• DESCRIPTION OF THE TASK:
Please read the article on exchange-traded funds below and answer this: what share of trading volume on U.S. exchanges do ETFs now account for?

• EXERCISE PASSAGE:
January 27, 2012: 5:00 AM ET

Critics say the popular funds are causing stocks to swing wildly together. Finding proof is another matter.

FORTUNE -- Are exchange-traded funds a prime culprit in one of the signature afflictions of the markets today -- the tendency of huge swaths of stocks or other assets to swing dramatically up or down at the same time? Critics are pointing their fingers at ETFs. But evidence for their nefarious role is lacking.

There's no question ETFs have become a market phenomenon. There are now more than 1,110 in the U.S., according to the Investment Company Institute, up from 200 in 2005. ETF assets in this country have topped $1 trillion -- double where they were in 2008.

ETFs are like mutual funds in that they hold a basket of stocks or other assets (often mimicking an index), but unlike mutual funds in that they can be traded throughout the day. That allows investors to move rapidly in and out of, say, a group of tech stocks. And that's precisely what many investors do. ETFs now account for 30% of trading volume on U.S. exchanges.

• INFORMATION:
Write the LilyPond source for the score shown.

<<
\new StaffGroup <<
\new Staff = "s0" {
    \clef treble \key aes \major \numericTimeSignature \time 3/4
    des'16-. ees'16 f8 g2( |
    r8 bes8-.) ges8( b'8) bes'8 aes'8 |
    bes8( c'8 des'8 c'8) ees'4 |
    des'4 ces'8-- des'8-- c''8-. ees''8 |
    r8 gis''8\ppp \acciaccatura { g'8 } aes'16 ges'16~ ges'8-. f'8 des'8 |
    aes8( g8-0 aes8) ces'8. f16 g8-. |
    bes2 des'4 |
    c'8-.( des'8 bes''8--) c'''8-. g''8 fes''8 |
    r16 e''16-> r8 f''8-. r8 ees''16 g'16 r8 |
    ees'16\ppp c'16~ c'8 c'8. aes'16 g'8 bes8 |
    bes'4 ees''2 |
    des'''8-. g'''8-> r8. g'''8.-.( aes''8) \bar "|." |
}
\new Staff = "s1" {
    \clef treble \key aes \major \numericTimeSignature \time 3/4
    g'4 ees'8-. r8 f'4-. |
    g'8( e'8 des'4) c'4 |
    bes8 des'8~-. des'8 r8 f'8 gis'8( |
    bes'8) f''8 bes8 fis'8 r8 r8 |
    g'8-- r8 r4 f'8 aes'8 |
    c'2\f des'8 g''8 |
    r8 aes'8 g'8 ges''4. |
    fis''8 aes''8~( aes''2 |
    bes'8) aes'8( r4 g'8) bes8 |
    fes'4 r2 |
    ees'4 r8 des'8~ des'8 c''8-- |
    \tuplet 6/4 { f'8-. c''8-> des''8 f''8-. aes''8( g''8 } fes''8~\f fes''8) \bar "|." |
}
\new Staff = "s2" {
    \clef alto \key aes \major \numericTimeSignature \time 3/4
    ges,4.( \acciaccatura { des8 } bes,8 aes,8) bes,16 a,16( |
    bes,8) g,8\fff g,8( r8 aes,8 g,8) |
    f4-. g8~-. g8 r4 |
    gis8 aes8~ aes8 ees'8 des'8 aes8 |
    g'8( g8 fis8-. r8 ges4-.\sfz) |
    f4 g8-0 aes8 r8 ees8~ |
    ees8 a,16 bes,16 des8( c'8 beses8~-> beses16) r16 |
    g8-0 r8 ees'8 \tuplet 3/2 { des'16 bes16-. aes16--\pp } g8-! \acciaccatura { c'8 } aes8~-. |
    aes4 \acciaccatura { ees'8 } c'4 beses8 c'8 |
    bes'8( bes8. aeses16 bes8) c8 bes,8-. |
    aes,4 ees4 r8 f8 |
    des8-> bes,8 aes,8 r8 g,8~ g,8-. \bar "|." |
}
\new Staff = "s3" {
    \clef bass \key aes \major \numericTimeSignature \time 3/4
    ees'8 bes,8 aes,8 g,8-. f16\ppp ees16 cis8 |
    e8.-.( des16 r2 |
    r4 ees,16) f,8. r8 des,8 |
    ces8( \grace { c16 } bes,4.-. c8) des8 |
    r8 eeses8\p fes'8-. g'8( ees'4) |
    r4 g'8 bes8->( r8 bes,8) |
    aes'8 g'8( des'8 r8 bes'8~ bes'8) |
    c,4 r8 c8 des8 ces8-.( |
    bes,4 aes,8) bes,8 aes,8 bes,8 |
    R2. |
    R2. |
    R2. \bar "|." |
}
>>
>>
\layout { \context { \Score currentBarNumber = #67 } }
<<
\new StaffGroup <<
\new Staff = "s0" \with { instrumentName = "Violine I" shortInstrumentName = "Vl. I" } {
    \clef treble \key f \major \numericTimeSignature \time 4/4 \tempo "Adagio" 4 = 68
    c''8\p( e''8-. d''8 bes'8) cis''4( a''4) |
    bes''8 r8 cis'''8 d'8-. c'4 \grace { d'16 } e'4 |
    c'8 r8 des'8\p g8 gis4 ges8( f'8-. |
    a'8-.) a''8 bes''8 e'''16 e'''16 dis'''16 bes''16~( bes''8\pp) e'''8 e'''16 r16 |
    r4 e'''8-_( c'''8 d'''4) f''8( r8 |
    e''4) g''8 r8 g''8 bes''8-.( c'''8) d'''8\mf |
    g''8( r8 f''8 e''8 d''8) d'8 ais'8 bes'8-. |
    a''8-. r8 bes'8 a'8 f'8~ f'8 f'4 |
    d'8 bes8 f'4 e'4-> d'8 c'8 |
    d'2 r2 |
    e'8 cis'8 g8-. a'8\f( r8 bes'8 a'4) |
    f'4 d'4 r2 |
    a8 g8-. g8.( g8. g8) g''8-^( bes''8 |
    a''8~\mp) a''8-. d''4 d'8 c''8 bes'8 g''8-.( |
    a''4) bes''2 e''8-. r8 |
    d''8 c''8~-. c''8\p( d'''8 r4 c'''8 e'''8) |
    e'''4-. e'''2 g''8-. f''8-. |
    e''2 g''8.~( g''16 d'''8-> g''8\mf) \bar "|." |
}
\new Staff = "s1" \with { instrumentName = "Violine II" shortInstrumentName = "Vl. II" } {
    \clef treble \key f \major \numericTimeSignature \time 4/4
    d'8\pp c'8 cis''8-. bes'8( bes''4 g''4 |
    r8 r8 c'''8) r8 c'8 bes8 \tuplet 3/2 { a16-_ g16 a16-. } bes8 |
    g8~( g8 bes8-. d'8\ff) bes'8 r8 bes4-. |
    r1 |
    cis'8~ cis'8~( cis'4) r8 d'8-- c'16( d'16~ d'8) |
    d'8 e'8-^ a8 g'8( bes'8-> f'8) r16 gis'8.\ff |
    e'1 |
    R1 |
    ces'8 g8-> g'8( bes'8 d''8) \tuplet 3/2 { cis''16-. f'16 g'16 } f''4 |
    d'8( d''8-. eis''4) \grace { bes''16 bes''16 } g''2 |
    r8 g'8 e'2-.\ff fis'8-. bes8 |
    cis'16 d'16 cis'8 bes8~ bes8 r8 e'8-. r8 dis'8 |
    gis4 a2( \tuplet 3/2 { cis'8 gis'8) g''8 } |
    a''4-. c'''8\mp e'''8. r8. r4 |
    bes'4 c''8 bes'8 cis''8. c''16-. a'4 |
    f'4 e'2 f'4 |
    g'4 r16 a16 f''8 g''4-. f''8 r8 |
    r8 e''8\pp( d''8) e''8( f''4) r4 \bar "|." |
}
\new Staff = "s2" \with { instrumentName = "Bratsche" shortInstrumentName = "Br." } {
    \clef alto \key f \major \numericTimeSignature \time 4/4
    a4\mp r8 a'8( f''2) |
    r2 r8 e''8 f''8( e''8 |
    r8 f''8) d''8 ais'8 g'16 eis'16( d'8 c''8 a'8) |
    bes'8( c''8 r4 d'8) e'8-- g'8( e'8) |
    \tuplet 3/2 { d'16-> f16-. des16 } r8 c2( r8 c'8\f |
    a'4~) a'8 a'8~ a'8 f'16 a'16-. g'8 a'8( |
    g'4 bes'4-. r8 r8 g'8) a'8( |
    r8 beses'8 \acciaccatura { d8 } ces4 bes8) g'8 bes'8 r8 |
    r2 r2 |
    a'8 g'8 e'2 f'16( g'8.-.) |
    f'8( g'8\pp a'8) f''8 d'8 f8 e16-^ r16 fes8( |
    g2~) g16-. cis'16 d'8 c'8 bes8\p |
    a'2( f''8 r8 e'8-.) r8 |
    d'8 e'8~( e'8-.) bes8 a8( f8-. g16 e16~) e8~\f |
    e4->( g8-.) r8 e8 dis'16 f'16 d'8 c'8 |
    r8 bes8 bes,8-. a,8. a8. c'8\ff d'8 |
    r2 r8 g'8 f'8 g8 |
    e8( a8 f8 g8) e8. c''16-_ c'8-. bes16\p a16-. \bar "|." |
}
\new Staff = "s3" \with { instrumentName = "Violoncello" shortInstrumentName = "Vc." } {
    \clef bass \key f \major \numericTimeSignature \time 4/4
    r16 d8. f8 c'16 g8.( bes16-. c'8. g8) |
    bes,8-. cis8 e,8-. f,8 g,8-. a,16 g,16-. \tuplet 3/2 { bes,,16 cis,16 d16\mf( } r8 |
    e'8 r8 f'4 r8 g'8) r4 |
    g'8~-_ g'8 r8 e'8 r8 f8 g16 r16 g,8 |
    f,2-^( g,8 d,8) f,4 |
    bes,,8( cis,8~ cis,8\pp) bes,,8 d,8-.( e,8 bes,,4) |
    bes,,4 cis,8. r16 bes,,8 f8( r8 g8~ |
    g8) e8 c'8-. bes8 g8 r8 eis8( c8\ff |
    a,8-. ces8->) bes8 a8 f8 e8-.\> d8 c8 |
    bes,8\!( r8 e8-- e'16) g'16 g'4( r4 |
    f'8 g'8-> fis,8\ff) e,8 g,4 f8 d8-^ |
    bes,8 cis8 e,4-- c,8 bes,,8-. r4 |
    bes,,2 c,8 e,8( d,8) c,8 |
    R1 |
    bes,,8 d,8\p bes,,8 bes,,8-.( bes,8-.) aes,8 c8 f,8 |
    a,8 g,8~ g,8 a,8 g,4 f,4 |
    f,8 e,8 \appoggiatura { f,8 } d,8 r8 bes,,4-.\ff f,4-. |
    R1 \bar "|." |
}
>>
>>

• ANSWER:
30%